◆ DATA ◆
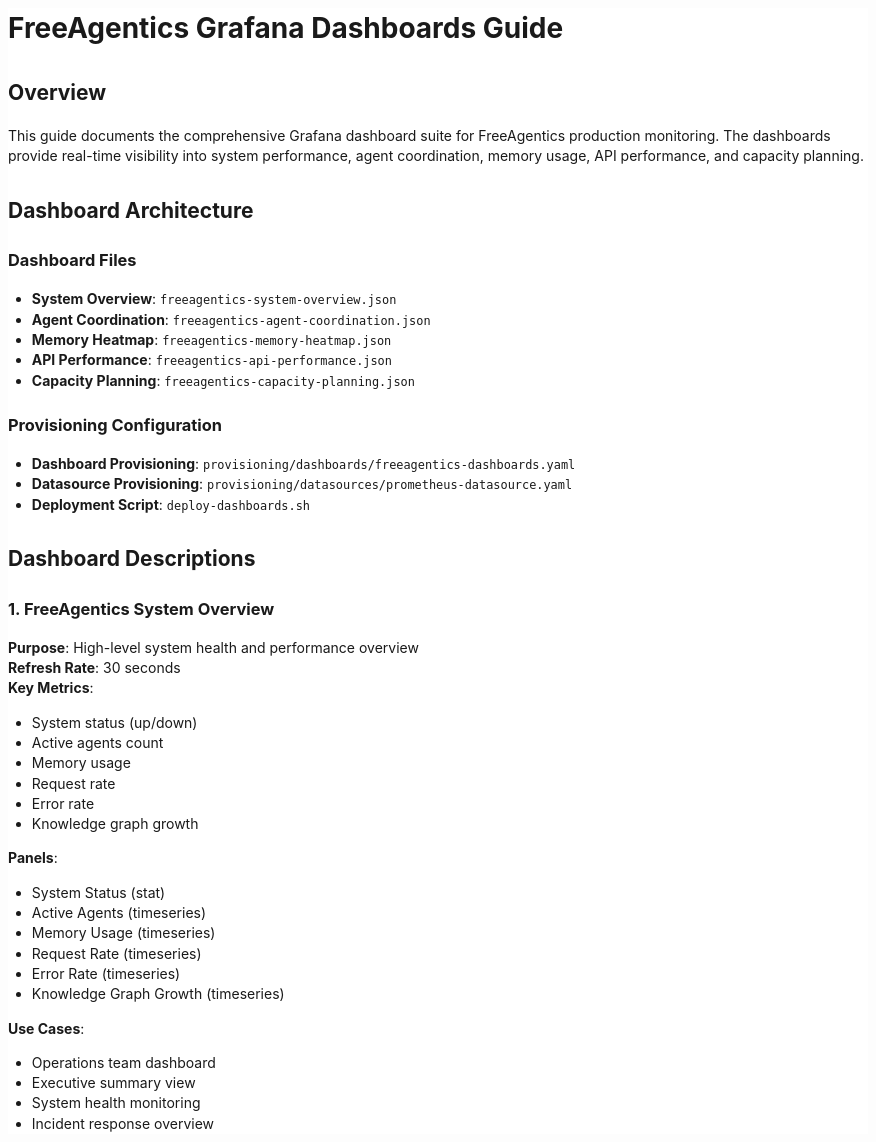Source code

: # FreeAgentics Grafana Dashboards Guide

## Overview

This guide documents the comprehensive Grafana dashboard suite for FreeAgentics production monitoring. The dashboards provide real-time visibility into system performance, agent coordination, memory usage, API performance, and capacity planning.

## Dashboard Architecture

### Dashboard Files

- **System Overview**: `freeagentics-system-overview.json`
- **Agent Coordination**: `freeagentics-agent-coordination.json`
- **Memory Heatmap**: `freeagentics-memory-heatmap.json`
- **API Performance**: `freeagentics-api-performance.json`
- **Capacity Planning**: `freeagentics-capacity-planning.json`

### Provisioning Configuration

- **Dashboard Provisioning**: `provisioning/dashboards/freeagentics-dashboards.yaml`
- **Datasource Provisioning**: `provisioning/datasources/prometheus-datasource.yaml`
- **Deployment Script**: `deploy-dashboards.sh`

## Dashboard Descriptions

### 1. FreeAgentics System Overview

**Purpose**: High-level system health and performance overview  
**Refresh Rate**: 30 seconds  
**Key Metrics**:
- System status (up/down)
- Active agents count
- Memory usage
- Request rate
- Error rate
- Knowledge graph growth

**Panels**:
- System Status (stat)
- Active Agents (timeseries)
- Memory Usage (timeseries)
- Request Rate (timeseries)
- Error Rate (timeseries)
- Knowledge Graph Growth (timeseries)

**Use Cases**:
- Operations team dashboard
- Executive summary view
- System health monitoring
- Incident response overview
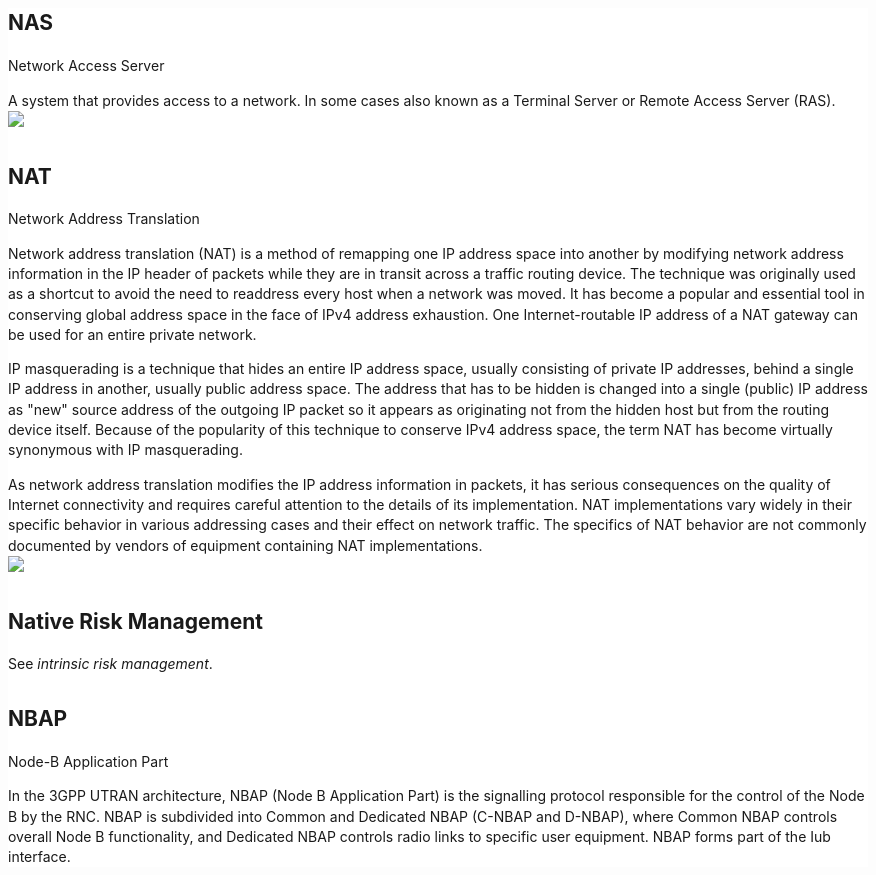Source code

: ## NAS

Network Access Server

A system that provides access to a network. In some cases also known as
a Terminal Server or Remote Access Server (RAS).\
![](./images/15008661.png?width=480)

## NAT

Network Address Translation

Network address translation (NAT) is a method of remapping one IP
address space into another by modifying network address information in
the IP header of packets while they are in transit across a traffic
routing device. The technique was originally used as a shortcut to avoid
the need to readdress every host when a network was moved. It has become
a popular and essential tool in conserving global address space in the
face of IPv4 address exhaustion. One Internet-routable IP address of a
NAT gateway can be used for an entire private network.

IP masquerading is a technique that hides an entire IP address space,
usually consisting of private IP addresses, behind a single IP address
in another, usually public address space. The address that has to be
hidden is changed into a single (public) IP address as "new" source
address of the outgoing IP packet so it appears as originating not from
the hidden host but from the routing device itself. Because of the
popularity of this technique to conserve IPv4 address space, the term
NAT has become virtually synonymous with IP masquerading.

As network address translation modifies the IP address information in
packets, it has serious consequences on the quality of Internet
connectivity and requires careful attention to the details of its
implementation. NAT implementations vary widely in their specific
behavior in various addressing cases and their effect on network
traffic. The specifics of NAT behavior are not commonly documented by
vendors of equipment containing NAT implementations.\
![](./images/15008669.png?width=480)

## Native Risk Management

See *intrinsic risk management*.

## NBAP

Node-B Application Part

In the 3GPP UTRAN architecture, NBAP (Node B Application Part) is the
signalling protocol responsible for the control of the Node B by the
RNC. NBAP is subdivided into Common and Dedicated NBAP (C-NBAP and
D-NBAP), where Common NBAP controls overall Node B functionality, and
Dedicated NBAP controls radio links to specific user equipment. NBAP
forms part of the Iub interface.
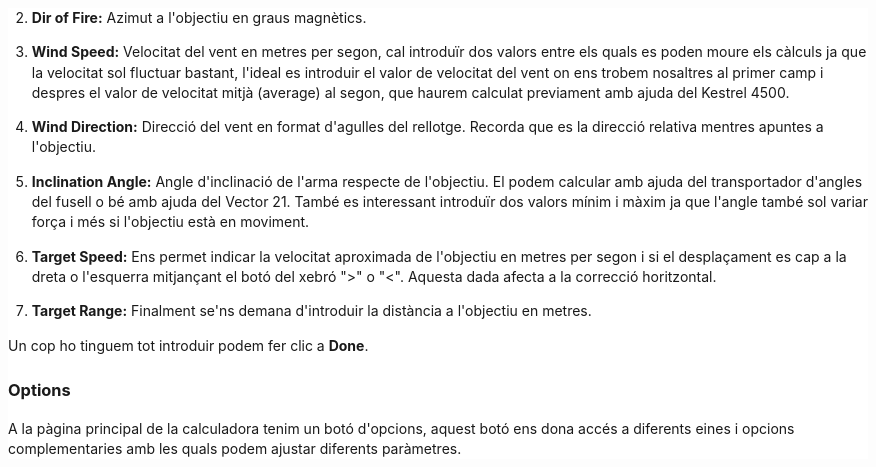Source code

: 2. **Dir of Fire:** Azimut a l'objectiu en graus magnètics.

3. **Wind Speed:** Velocitat del vent en metres per segon, cal introduïr dos valors entre els quals es poden moure els càlculs ja que la velocitat sol fluctuar bastant, l'ideal es introduir el valor de velocitat del vent on ens trobem nosaltres al primer camp i despres el valor de velocitat mitjà (average) al segon, que haurem calculat previament amb ajuda del Kestrel 4500.

4. **Wind Direction:** Direcció del vent en format d'agulles del rellotge. Recorda que es la direcció relativa mentres apuntes a l'objectiu.

5. **Inclination Angle:** Angle d'inclinació de l'arma respecte de l'objectiu. El podem calcular amb ajuda del transportador d'angles del fusell o bé amb ajuda del Vector 21. També es interessant introduïr dos valors mínim i màxim ja que l'angle també sol variar força i més si l'objectiu està en moviment.

6. **Target Speed:** Ens permet indicar la velocitat aproximada de l'objectiu en metres per segon i si el desplaçament es cap a la dreta o l'esquerra mitjançant el botó del xebró ">" o "<". Aquesta dada afecta a la correcció horitzontal.

7. **Target Range:** Finalment se'ns demana d'introduir la distància a l'objectiu en metres.

Un cop ho tinguem tot introduir podem fer clic a **Done**.

### Options

A la pàgina principal de la calculadora tenim un botó d'opcions, aquest botó ens dona accés a diferents eines i opcions complementaries amb les quals podem ajustar diferents paràmetres.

◆ AIM OF THE TASK ◆
Which lines of the items above contain the string "ajuda"? Report each such line in full, and treat uppercase and lowercase as different.

◆ WRITTEN SOLUTION ◆
3. **Wind Speed:** Velocitat del vent en metres per segon, cal introduïr dos valors entre els quals es poden moure els càlculs ja que la velocitat sol fluctuar bastant, l'ideal es introduir el valor de velocitat del vent on ens trobem nosaltres al primer camp i despres el valor de velocitat mitjà (average) al segon, que haurem calculat previament amb ajuda del Kestrel 4500.
5. **Inclination Angle:** Angle d'inclinació de l'arma respecte de l'objectiu. El podem calcular amb ajuda del transportador d'angles del fusell o bé amb ajuda del Vector 21. També es interessant introduïr dos valors mínim i màxim ja que l'angle també sol variar força i més si l'objectiu està en moviment.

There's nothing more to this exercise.